Laman

*02. SALMAN AL FARISI*

Semalam bersama 60 sahabat Rosul

Dia adalah seorang berkebangsaan persia, Bapaknya seorang bupati, dan dia sangat disayangi oleh bapaknya.

Dia seorang yang tinggi jangkung dan berambut lebat, seorang yang cerdas, mempunyai pengalaman luas tentang teknik dan sarana perang, begitu pun tentang siasat dan liku-likunya.

Dia seorang penganut agama nenek moyang yang diturunkan dari orang tuanya yang dikemudian hari tampil menjadi seorang yang rela meninggalkan kekayaan berlimpah dari orang tuanya dan menjatuhkan dirinya ke dalam lembah kemiskinan demi kebebasan fikiran dan jiwanya di bawah cahaya dien islam.

Dengan proses pencarian kebenaran yang panjang, mulai dari meninggalkan agama nenek moyangnya bangsa Persi, masuk ke dalam agama Nashrani, dari satu pendeta kepada pendeta yang lain sampai menemukan muara akhir pencarian yaitu dien Islam.
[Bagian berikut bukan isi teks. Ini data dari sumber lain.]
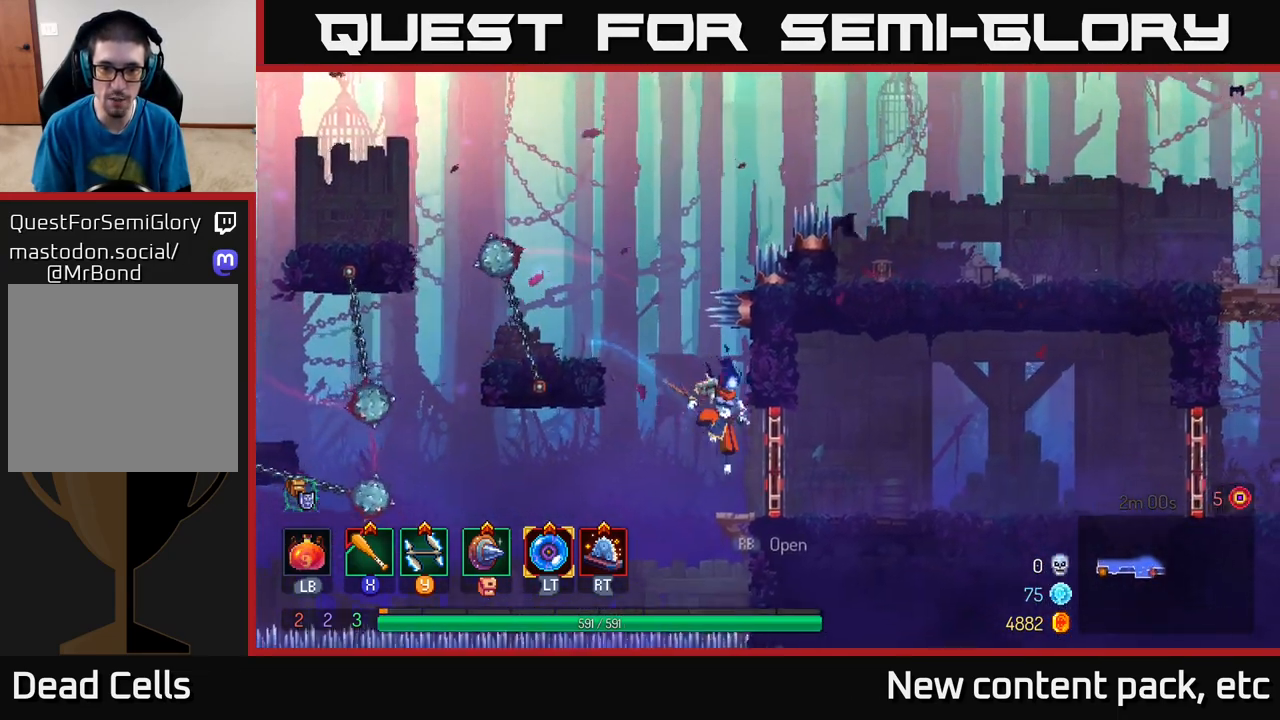
{"buttons": [], "left_stick": "right", "right_stick": "center", "events": [[217, "R1", "down"], [317, "R1", "up"]]}
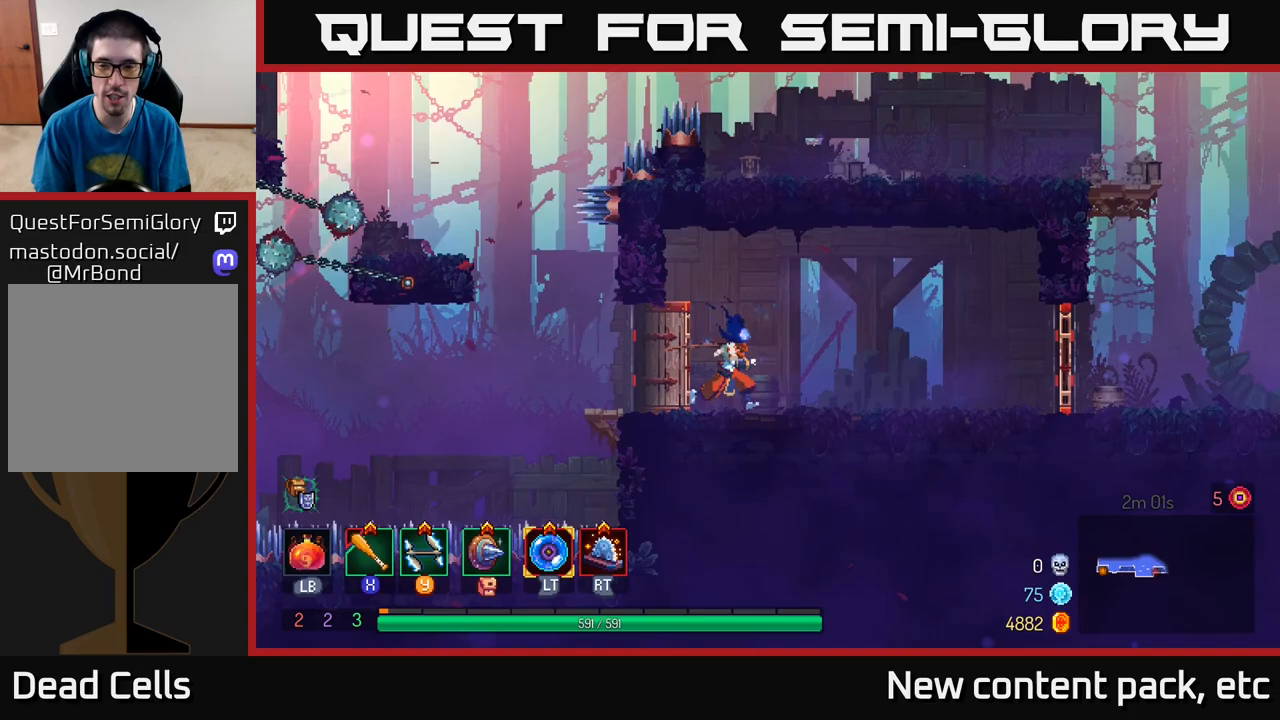
{"buttons": [], "left_stick": "right", "right_stick": "center", "events": [[183, "B", "down"], [350, "B", "up"]]}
Betapa ia dijual di pasar budak dalam mencari kebenaran itu, demi berjumpa dengan Rasulullah dan menyampaikan iman kepadanya setelah mengenal dari ciri ciri kenabian. Sebagaimana yang disampaikan pendeta terakhirnya “Anakku! Tak seorang pun yang kukenal serupa dengan kita keadaannya dan dapat kupercayakan engkau padanya. Tetapi sekarang telah dekat datangnya masa kebangkitan seorang Nabi yang mengikuti agama Ibrahim secara murni. Ia nanti akan hijrah ke suatu tempat yang ditumbuhi kurma dan terletak di antara dua bidang tanah berbatu-batu hitam. Seandainya kamu dapat pergi ke sana, temuilah dia! Ia mempunyai tanda-tanda yang jelas dan gamblang: ia tidak mau makan shadaqah, sebaliknya bersedia menerima hadiah dan di pundaknya ada cap kenabian yang bila kau melihatnya, segeralah kau mengenalinya”.

Setelah islam memenuhi relung jiwanya, Ali bin Abi Thalib menggelari Salman dengan “Luqmanul Hakim”. Dan sewaktu ditanya mengenai Salman, yang ketika itu telah wafat, maka jawabnya:
“Ia adalah seorang yang datang dari kami dan kembali kepada kami Ahlul Bait. Siapa pula di antara kalian yang akan dapat menyamai Luqmanul Hakim. Ia telah beroleh ilmu yang pertama begitu pula ilmu yang terakhir. Dan telah dibacanya kitab yang pertama dan juga kitab yang terakhir. Tak ubahnya ia bagai lautan yang airnya tak pernah kering”.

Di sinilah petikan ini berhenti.